Medicare Resources: Covered Drugs
Open Formulary


Preferred drug list for the Aetna Medicare Rx Premier Plan (and certain Medicare Advantage Plans)

Are your medications covered by the Aetna Medicare RxSM Plan? A preferred drug list, or formulary, is a list of brand-name and generic drugs that are covered by our prescription drug plans. It is developed with help from pharmacists and physicians from both within and outside the company.

Download The Aetna Medicare Rx Premier Plan preferred drug list now. (You must have Adobe Reader to view this document. If you do not have Adobe Reader, click here to download it.)
You can then search this document for any term or medication simply by:

  1. Opening the Adobe Reader application and opening the document.
  2. Under the Edit menu, select “Search.”
  3. Enter the name of the medication, or the word or phrase you wish to find.
  4. Click the “Search” button.
The preferred drug list (or formulary) has been approved by the Federal government. It provides you and your doctor with a choice of quality, cost-effective generic and brand name medications approved by the U.S. Food and Drug Administration (FDA). When a doctor prescribes medications on the preferred drug list, it helps you reduce costs.

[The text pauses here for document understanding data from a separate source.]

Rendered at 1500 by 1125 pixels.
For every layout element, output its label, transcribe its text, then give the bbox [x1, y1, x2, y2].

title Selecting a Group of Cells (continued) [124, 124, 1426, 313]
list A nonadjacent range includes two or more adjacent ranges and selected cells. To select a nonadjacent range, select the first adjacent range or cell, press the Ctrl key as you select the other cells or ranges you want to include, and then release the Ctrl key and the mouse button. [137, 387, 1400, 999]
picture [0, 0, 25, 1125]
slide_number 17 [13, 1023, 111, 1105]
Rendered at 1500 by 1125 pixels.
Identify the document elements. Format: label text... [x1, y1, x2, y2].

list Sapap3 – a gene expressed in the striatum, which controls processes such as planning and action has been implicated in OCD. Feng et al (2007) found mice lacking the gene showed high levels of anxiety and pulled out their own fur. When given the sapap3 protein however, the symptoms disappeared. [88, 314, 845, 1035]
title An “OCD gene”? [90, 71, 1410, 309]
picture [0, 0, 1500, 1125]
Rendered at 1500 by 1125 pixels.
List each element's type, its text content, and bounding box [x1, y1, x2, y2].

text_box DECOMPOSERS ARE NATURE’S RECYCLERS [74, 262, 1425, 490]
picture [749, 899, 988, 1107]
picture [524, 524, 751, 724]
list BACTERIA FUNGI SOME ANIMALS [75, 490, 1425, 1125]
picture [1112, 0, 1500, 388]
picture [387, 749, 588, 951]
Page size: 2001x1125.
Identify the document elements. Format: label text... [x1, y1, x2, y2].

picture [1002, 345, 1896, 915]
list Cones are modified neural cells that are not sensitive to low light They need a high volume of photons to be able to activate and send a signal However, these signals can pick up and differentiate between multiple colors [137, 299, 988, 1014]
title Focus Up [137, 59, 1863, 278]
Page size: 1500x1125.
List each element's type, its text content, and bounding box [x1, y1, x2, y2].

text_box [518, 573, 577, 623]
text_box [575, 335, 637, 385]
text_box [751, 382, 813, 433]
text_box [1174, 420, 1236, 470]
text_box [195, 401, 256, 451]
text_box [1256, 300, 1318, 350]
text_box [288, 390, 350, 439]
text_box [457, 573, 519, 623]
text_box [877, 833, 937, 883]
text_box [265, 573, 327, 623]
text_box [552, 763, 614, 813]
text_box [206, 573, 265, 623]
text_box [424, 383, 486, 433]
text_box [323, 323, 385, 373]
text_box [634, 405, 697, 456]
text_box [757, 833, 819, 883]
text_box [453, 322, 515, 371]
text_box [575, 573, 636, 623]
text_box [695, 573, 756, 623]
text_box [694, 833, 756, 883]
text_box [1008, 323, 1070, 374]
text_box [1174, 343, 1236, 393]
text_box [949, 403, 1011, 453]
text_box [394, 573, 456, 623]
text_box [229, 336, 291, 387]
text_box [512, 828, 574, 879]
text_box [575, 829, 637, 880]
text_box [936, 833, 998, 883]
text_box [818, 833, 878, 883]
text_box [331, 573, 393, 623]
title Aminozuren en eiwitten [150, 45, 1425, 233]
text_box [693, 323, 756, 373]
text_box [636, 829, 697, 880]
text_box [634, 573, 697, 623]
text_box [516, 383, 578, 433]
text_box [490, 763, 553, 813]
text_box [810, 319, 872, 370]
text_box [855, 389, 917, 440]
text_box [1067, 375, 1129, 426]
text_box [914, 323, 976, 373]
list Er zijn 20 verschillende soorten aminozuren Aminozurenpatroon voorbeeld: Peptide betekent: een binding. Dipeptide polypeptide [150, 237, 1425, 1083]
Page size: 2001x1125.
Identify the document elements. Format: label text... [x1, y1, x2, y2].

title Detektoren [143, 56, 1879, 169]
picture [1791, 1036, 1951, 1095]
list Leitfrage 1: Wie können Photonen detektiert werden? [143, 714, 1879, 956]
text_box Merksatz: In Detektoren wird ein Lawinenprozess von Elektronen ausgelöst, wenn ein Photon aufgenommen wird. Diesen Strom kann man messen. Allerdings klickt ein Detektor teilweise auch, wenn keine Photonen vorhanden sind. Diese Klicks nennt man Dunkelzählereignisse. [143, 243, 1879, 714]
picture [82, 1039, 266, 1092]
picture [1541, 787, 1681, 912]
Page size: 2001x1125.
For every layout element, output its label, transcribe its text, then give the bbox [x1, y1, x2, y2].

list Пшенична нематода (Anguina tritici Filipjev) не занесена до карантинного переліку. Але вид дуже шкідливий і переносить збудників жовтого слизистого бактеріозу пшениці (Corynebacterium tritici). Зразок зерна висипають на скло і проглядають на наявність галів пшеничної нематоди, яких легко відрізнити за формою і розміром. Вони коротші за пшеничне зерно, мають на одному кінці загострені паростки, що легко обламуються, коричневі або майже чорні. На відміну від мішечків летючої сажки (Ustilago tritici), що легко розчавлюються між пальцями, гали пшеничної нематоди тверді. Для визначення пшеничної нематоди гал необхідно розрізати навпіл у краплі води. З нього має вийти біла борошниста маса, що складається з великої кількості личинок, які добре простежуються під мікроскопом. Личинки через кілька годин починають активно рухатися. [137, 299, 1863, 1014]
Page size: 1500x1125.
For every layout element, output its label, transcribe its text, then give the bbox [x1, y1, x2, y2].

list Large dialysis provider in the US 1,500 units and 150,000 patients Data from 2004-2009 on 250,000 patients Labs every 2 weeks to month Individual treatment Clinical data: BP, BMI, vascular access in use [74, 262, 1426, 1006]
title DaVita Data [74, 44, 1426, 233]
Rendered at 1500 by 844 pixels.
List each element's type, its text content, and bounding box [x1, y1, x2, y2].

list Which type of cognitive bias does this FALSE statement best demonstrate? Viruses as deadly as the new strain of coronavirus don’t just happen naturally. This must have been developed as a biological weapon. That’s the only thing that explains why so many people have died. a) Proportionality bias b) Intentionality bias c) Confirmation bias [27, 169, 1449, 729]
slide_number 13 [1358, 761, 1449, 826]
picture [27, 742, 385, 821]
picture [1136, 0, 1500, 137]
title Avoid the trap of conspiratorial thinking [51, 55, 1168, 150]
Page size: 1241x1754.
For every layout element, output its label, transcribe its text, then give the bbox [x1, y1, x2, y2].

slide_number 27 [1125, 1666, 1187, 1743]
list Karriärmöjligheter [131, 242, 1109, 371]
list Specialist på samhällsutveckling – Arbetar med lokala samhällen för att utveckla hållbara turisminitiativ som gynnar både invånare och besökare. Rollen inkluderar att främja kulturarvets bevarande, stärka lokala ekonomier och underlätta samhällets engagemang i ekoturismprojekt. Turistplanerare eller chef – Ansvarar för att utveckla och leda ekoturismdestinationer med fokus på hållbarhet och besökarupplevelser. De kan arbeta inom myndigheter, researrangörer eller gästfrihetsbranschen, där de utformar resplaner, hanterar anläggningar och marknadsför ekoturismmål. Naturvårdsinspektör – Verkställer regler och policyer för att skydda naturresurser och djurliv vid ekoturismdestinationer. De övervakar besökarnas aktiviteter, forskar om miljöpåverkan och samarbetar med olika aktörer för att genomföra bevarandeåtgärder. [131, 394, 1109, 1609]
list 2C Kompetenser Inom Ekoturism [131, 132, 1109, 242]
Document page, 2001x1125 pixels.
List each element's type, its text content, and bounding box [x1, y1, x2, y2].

To be considered for the preferred drug list, a medication first must be approved by the U.S. Food and Drug Administration (FDA). The FDA is a federal agency charged with promoting and protecting public health by making sure drugs and other products are safe and effective and reach the market in a timely way. Once drugs and other products have entered the market, the FDA monitors them for continued safety. To determine whether an FDA-approved medication belongs on Aetna's preferred drug list, Aetna evaluates its safety, effectiveness and value in comparison with similar drugs. Most drugs listed on the preferred drug list are subject to manufacturer volume discount arrangements under which Aetna receives financial consideration. Keep in mind that our plan provides coverage for hundreds of other prescription drugs that are not listed on our preferred drug list. Also, our formulary is subject to change.

Aetna Medicare prescription drug plans cover both brand-name drugs and generic drugs. Generic drugs have the same active-ingredient formula as a brand-name drug. Generic drugs usually cost less than brand-name drugs and are rated by the Food and Drug Administration (FDA) to be safe and effective as brand-name drugs.

The Aetna Medicare preferred drug list is current as of this publication. The information is updated on a monthly basis. Once enrolled, you can call the toll-free Member Services number on your ID card to obtain additional information on any changes to the Aetna Medicare preferred drug list. If a medication is removed from the list, you will be notified at least 60 days before it is removed from the drug list or if precertification, quantity limit or step-therapy restrictions have been placed on a medication. We will also update this information, along with any drugs added to the formulary, on this website. (If the FDA deems a drug on the list is unsafe or the drug's manufacturer removes the drug from the market, we will immediately eliminate it from our list.)

Exceptions
You can ask Aetna to make an exception to our coverage rules. There are several types of exceptions that you can ask us to make, they include:


  • You can ask us to cover your medication even if it is not covered on our Aetna Medicare preferred drug list.
  • You can ask us to waive coverage restrictions or limits on your medication. For example, for certain medications Aetna limits the amount of the medication that we will cover. If your medication has a quantity limit, you can ask us to waive the limit and cover a higher quantity.
  • If you are in a three-tier open formulary plan, you can ask us to provide a more favorable level of coverage for your medication. For example, if your brand name medication is usually considered a non-preferred 3rd tier copay medication, you can ask us to cover it as a preferred 2nd tier copay instead. This would lower the amount you must pay for your medication.
  • To request an exception to our coverage rules, you should submit a statement from your physician supporting your request. Most decisions will be made within 72 hours of your request.


    Public Notice of Transition Process
    As a general matter, we believe plan sponsors must make transition processes available to beneficiaries in a manner similar to information provided on formularies and benefit design. It is likely that individuals will base their decisions on which prescription drug best meets their needs on a variety of factors. Matching their current medication list with a Part D plan's formulary may only be one factor in the decision-making process. Other factors, such as cost issues and inclusion of the retail pharmacy that they are most familiar with in the plan's network, may bear more weight in the final decision-making process. Having information about a plan's transition process may reassure beneficiaries that there will be plan procedures in place to assist them switching to therapeutic alternative medications where appropriate. It will also serve a dual purpose in educating advocates and other interested third parties about plan transition process; for example, state Medicaid agencies with regard to full-benefit dual eligibles auto-enrolled into prescription drug plans.